Denge noktası: Yediğimiz şeye ketçap sıkacak kadar zevksiziz diyelim, şişeyi çevirdik, sıktık ama viskoz bir malzeme, öyle her an gelmiyor yani, bir direnci var. Cıvık olursa föş diye çıkacak, aşırı katıysa dipte kalır, eşref saatini beklemeliyiz. Dibi sıvıya yakındır, ağızdaki balçıktır, bizim balçığı az çözmemiz lazım. Bazen katı bazen sıvı gibi davranan maddeler vardır, eşref saatiyle alakaları yoktur, şerbet vermeyi bileceğiz. Czerski salyangozlarla yaşadığı mücadeleyi anlatıyor, bu canlıların mukusu hareketin gücüne göre katı veya sıvı, baş aşağı bile gidebiliyorlar böylece. Depremle birlikte hatırlanan “sıvılaşma” da viskoziteyle, mevzuyla ilgili: bir şeyi har har sallarsak kayar, sallamazsak katıdır, sabit kalır. “Sallantı devam ederken bu zeminin üstünde duran arabalar içe gömüldü. Fakat sallantı durur durmaz kum taneleri bir saniyeden kısa sürede yerlerine yerleştiler ve yine suyla değil, diğer kum taneleriyle desteklendikleri yapıya büründüler. Toprak tekrar katı hale geçmişti ama arabalar çoktan yarıya kadar gömülmüştü bile.” (s. 99) Mesela oturduğum apartmanın altından muhtemelen dere geçiyor, yüz metre ileride bir kanalizasyon kapağına eğilip dinlediğim zaman şorr diye akan suyun sesini duyabiliyorum. Necip milletimin boşaltım sistemi müthiş çalışıyor, ondan şüphem yok ama onca su, çekilen yüzlerce sifondan geliyor olamaz. Apartmanın önünde birkaç ağaç var, meselenin birkaç ağaca bağlı olmasını umuyorum ve sıvılaşmadan nefret ediyorum, evim sahile üç sokak ötede çünkü. Sallantı hızı, frekans önemlidir, canlıların gündelik yaşamında da önemli olduğunu görüyoruz. Czerski’yi yıllardır kafama takılan bir soruya cevap verdiği için alkışladım, kitabı böyle yanıma bırakıp şak şak yaptım. Güvercin basçıları biliriz, kafaları ileri geri oynar. Güvercinleri de biliriz, yürürken o kafa hareketi beni benden alır. Neymiş, bunlar her adımda değişen manzarayı “işlemek” için kafayı önden yolluyorlar, beden kafaya yetişene kadar etrafı inceliyorlar, süper olay. Yağmur damlasına yakından bakabilsek bir dengeyi aradığını görürmüşüz ayrıca, kısacık bir anda milyar kez biçim değiştirir, koşullar sabit olmadığı için sürekli uyum ararmış. Düşüyorsun, akışkansın, rüzgâr varsa daha da fena, uyamayacaksın yağmur damlası.

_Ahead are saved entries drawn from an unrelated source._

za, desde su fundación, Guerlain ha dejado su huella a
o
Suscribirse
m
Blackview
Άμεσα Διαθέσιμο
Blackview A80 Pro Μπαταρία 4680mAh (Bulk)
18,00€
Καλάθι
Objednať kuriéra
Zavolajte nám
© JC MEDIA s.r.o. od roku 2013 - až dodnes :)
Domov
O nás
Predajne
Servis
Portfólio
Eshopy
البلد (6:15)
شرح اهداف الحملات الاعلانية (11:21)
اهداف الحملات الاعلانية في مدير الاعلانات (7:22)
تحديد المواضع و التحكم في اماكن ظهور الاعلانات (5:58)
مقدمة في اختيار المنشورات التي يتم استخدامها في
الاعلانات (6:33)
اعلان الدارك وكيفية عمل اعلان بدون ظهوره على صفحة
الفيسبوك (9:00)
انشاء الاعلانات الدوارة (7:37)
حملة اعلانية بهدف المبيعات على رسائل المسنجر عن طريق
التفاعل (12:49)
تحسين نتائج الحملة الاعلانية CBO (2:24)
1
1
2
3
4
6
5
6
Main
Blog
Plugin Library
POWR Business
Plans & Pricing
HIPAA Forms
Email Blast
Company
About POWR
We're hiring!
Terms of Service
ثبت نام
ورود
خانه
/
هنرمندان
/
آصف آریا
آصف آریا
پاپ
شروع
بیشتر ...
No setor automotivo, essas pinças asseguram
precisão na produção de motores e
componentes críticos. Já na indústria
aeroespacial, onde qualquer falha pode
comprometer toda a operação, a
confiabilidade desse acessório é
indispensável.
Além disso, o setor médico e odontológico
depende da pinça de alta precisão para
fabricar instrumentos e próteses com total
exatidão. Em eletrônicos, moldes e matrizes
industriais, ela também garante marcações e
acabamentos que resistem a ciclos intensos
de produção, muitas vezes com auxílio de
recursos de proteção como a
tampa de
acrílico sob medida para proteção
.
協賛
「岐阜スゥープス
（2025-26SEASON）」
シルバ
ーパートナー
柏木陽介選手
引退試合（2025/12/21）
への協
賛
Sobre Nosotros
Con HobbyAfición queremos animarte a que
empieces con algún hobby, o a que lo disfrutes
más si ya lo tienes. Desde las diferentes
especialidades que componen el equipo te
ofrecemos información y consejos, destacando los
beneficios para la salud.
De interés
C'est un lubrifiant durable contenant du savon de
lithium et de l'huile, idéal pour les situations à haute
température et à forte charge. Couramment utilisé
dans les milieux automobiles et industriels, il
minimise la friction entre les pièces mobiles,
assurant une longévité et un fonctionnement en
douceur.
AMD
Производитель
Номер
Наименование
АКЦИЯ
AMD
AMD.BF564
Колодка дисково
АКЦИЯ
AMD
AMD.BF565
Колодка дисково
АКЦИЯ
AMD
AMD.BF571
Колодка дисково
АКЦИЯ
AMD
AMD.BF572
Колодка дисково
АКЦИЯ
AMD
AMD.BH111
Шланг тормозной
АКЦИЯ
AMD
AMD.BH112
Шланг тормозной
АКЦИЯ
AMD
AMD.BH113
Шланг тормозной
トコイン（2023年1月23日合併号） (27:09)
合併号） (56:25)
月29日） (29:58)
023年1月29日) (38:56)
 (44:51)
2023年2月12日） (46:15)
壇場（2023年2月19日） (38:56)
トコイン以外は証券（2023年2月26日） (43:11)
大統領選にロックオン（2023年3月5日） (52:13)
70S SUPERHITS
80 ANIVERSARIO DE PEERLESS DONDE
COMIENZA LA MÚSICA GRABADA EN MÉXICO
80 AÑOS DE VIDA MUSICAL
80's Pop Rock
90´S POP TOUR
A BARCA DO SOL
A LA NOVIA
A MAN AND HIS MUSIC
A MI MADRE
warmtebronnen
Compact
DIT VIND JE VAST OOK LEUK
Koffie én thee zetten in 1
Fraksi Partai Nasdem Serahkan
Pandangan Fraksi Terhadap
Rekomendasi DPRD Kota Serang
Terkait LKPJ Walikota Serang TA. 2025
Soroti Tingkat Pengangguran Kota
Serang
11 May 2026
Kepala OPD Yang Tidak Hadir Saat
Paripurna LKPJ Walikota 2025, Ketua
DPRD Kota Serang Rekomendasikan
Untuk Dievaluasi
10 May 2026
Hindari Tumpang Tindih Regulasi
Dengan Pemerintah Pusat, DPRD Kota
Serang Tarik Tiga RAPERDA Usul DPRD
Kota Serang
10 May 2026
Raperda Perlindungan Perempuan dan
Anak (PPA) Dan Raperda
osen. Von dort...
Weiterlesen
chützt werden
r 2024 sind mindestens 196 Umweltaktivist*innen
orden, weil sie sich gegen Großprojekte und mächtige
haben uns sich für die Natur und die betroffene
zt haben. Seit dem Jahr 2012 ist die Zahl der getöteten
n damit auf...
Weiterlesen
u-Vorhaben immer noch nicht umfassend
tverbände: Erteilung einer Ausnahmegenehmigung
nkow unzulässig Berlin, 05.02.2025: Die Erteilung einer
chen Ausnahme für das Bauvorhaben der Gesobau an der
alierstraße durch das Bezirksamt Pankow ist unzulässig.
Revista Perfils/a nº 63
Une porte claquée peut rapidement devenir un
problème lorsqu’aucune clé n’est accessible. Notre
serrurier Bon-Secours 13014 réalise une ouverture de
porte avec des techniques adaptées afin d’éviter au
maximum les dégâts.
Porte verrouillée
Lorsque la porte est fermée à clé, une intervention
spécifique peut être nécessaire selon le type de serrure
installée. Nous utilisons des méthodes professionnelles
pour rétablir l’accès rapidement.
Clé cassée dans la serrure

Dalgalar: Bay Palomar sahilde dalgaları izliyor, devinimlerinden Heidegger’e varıyor, Czerski’yse çeşit çeşit dalgayı düşünüp hayret ediyor. Nasıl karışmazlar, ne garip şeyler! Işık, ses dalgası, elektromanyetik dalga, muhtelif. “Dalganın geçtiği yer, dalgayı değiştirebilir. Bu yüzden dalgalar, geçmiş oldukları ortamlara dair izler taşır. Bu izler doğru okunduğunda, dalgaların geldikleri yerlerle ilgili bilgi edinilebilir. Bir dalganın başına başlıca üç şey gelebilir: yansıyabilir, kırılabilir veya emilebilir.” (s. 124) Balıkların gümüş renkli pulları kamuflaj için birebir, bunlar ışığı geri sektirerek görülmeyi engelliyor. Işık suda kırılıyor ayrıca, bir kalemi kırıp iki parçayı öyle bir yerleştiririz ki pipete benzer, bardağın içindeki su sayesinde olmayacak şeyler olur. Suyun maviliği de bununla ilgilidir, havanınki gazlara bağlıysa suyunki de kısmen bağlıdır ama çok su varsa o yansıyan ışık filtrelenir, su onu mavi olarak geri yollar. Dalgaların böyle ilginç huyları vardır, ayrıca enerji ve bilgi de taşırlar. Kor beyaz bir ışığın aşırı sıcak olduğunu biliriz, gökkuşağının bütün renklerini taşır. Yıldızlar beyaz görünür buradan, ayrıca evrenin giderek genişlediği de bu dalgaların verdiği renkle ortaya çıkmıştır. Mutlak sıfırın üstündeki her şey parlar, elektromanyetik dalgalar da salabilir ki bunu Eagleman dile getiriyor Canlı Devre‘de, misal öyle bir algılama yeteneğimiz olacak ki nesnelerin saçtığı ışığı, ısıyı, elektriği hissedebileceğiz, bilgi bombardımanına tutulacağız adeta. Değişik. Hayvanlar da az değil, balinalar ve yunuslar ses dalgalarıyla haberleşirler ama birbirlerini duyamazlar, frekans farkı. Su aygırlarının suda ses dalgası yaratarak haberleştiklerini biliyoruz, en yakın akrabalarının balina olmasına şaşmamalı. İstiridyelerin inci üretimi bir nevi dalgayla ilgili, hayvan suyu hüp diye çekince besinini alır da yabancı bir maddeye denk geldi mi örer o maddenin etrafını ki zarar görmesin. Öre öre incisini yapar, sonra inci avcıları gelip ciğerini deşerler. Fantom mu, Mandrake mi, maceralardan birinde diyordu ki avcıların ciğerleri çok sağlammış, suya daldılar mı dört beş dakika kalabilirlermiş. On bin nesil boyunca istiridye avcılığı yapan bir insanın geçirebileceği evrimi merak ettim.
Titanic‘in yaydığı radyo dalgaları büyük bir yenilik, bu sayede batmak üzere olan bir geminin yakınlarındaki gemiler yardıma ilk kez gelebilmiş. Gerçi bir sürü radyo dalgası varmış piyasada, mesaj tam anlaşılamamış ama gecikmeye rağmen yetişmişler, sonradan iletişim protokolleri geliştirilmiş tabii. Diyeyim ve bitireyim böylece, bu metinde fizikle gündelik yaşam iç içe geçiyor, tost makinesini lazer silahına dönüşmüş halde buluyoruz, küvetin giderinde kara delikler doğuyor falan, öyle bir şey.